- Task to complete -
Write the records out once more, exactly as they are given.

(Stored data entries)
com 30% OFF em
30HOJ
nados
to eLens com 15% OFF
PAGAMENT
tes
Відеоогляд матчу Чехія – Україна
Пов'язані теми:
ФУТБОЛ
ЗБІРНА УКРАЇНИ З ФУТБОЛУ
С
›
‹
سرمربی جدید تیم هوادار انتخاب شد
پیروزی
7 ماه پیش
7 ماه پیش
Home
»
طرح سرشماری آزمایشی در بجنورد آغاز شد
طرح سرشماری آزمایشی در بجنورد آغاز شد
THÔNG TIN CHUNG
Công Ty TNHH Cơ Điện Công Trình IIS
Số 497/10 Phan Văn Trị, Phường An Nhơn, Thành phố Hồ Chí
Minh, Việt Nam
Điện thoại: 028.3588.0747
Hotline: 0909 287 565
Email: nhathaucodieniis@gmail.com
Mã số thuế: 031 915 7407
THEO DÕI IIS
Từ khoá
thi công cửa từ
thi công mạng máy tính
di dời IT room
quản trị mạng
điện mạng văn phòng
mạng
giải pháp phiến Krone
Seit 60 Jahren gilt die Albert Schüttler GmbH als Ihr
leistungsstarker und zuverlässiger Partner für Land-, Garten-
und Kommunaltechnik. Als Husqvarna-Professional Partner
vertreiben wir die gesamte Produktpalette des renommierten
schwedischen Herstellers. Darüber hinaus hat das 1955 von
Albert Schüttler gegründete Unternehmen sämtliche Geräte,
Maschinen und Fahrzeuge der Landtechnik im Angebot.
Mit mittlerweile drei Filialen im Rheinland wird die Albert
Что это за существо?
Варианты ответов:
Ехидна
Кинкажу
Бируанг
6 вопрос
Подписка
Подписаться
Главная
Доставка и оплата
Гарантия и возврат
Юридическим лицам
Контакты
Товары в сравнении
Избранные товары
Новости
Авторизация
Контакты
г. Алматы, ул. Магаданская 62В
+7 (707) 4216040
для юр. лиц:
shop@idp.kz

- Task output -
com 30% OFF em
30HOJ
nados
to eLens com 15% OFF
PAGAMENT
tes
Відеоогляд матчу Чехія – Україна
Пов'язані теми:
ФУТБОЛ
ЗБІРНА УКРАЇНИ З ФУТБОЛУ
С
›
‹
سرمربی جدید تیم هوادار انتخاب شد
پیروزی
7 ماه پیش
7 ماه پیش
Home
»
طرح سرشماری آزمایشی در بجنورد آغاز شد
طرح سرشماری آزمایشی در بجنورد آغاز شد
THÔNG TIN CHUNG
Công Ty TNHH Cơ Điện Công Trình IIS
Số 497/10 Phan Văn Trị, Phường An Nhơn, Thành phố Hồ Chí
Minh, Việt Nam
Điện thoại: 028.3588.0747
Hotline: 0909 287 565
Email: nhathaucodieniis@gmail.com
Mã số thuế: 031 915 7407
THEO DÕI IIS
Từ khoá
thi công cửa từ
thi công mạng máy tính
di dời IT room
quản trị mạng
điện mạng văn phòng
mạng
giải pháp phiến Krone
Seit 60 Jahren gilt die Albert Schüttler GmbH als Ihr
leistungsstarker und zuverlässiger Partner für Land-, Garten-
und Kommunaltechnik. Als Husqvarna-Professional Partner
vertreiben wir die gesamte Produktpalette des renommierten
schwedischen Herstellers. Darüber hinaus hat das 1955 von
Albert Schüttler gegründete Unternehmen sämtliche Geräte,
Maschinen und Fahrzeuge der Landtechnik im Angebot.
Mit mittlerweile drei Filialen im Rheinland wird die Albert
Что это за существо?
Варианты ответов:
Ехидна
Кинкажу
Бируанг
6 вопрос
Подписка
Подписаться
Главная
Доставка и оплата
Гарантия и возврат
Юридическим лицам
Контакты
Товары в сравнении
Избранные товары
Новости
Авторизация
Контакты
г. Алматы, ул. Магаданская 62В
+7 (707) 4216040
для юр. лиц:
shop@idp.kz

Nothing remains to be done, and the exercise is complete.